» WHAT THE EXERCISE ASKS
Once the line containing "Pravidelné čištění stylingových" is found in the entries below, restate it and each following line word for word, stopping after the line containing "Odolejte také touze".

[RECORDS PROVIDED — start]

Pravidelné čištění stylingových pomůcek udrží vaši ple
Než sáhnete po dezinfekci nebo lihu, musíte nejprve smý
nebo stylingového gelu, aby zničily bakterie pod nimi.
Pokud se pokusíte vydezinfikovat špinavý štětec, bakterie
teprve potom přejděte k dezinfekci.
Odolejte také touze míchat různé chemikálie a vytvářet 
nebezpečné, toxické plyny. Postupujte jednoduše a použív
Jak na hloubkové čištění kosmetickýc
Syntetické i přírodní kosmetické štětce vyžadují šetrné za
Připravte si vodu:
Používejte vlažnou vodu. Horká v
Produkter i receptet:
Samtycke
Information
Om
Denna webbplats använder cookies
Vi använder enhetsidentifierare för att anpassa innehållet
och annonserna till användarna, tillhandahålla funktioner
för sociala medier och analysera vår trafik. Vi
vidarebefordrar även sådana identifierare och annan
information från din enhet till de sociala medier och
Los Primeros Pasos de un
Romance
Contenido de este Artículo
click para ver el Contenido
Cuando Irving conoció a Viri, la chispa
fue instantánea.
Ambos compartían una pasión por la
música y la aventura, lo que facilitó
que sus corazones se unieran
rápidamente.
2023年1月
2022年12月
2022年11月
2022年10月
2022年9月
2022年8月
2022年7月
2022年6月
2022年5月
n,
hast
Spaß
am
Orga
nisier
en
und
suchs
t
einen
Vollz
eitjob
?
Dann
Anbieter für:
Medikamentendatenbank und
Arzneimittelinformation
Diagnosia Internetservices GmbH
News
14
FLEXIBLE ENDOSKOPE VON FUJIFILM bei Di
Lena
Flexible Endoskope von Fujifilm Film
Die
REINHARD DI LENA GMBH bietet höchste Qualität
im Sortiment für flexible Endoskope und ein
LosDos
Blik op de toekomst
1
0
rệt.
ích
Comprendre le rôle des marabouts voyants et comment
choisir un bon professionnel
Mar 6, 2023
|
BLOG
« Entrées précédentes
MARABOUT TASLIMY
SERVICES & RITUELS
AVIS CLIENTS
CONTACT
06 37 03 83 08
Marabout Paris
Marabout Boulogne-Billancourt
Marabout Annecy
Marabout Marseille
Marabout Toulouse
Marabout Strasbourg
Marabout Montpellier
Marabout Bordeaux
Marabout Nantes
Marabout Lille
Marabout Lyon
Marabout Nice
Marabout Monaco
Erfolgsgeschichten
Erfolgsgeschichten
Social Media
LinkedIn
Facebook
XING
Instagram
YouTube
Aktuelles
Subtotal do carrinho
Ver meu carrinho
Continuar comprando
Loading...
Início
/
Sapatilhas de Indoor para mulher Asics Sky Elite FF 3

[RECORDS PROVIDED — finish]
[RECORDS PROVIDED — start]

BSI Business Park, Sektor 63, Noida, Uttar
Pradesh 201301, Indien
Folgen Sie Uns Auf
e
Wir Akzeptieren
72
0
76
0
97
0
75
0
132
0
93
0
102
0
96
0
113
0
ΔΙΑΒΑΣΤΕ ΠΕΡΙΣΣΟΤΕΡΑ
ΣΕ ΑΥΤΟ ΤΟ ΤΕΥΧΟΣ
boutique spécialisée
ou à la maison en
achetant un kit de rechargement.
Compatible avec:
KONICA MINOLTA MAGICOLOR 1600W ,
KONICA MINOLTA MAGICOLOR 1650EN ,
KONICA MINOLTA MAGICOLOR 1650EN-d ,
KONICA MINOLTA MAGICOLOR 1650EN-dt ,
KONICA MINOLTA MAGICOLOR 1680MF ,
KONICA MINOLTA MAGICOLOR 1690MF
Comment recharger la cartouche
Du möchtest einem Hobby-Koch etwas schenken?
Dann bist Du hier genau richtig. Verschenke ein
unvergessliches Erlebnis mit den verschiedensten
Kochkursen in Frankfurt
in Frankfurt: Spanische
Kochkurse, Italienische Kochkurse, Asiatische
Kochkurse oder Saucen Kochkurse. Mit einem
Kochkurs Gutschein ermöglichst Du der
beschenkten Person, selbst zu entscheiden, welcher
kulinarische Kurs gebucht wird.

[RECORDS PROVIDED — finish]
[RECORDS PROVIDED — start]

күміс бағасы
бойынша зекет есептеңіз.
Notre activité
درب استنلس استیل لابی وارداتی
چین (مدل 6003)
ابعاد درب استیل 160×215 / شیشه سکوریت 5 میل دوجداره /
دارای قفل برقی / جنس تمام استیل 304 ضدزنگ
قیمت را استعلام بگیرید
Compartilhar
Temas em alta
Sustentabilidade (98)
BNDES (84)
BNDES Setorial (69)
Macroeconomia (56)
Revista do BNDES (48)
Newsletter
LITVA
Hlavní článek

[RECORDS PROVIDED — finish]

» TASK RESPONSE
Pravidelné čištění stylingových pomůcek udrží vaši ple
Než sáhnete po dezinfekci nebo lihu, musíte nejprve smý
nebo stylingového gelu, aby zničily bakterie pod nimi.
Pokud se pokusíte vydezinfikovat špinavý štětec, bakterie
teprve potom přejděte k dezinfekci.
Odolejte také touze míchat různé chemikálie a vytvářet 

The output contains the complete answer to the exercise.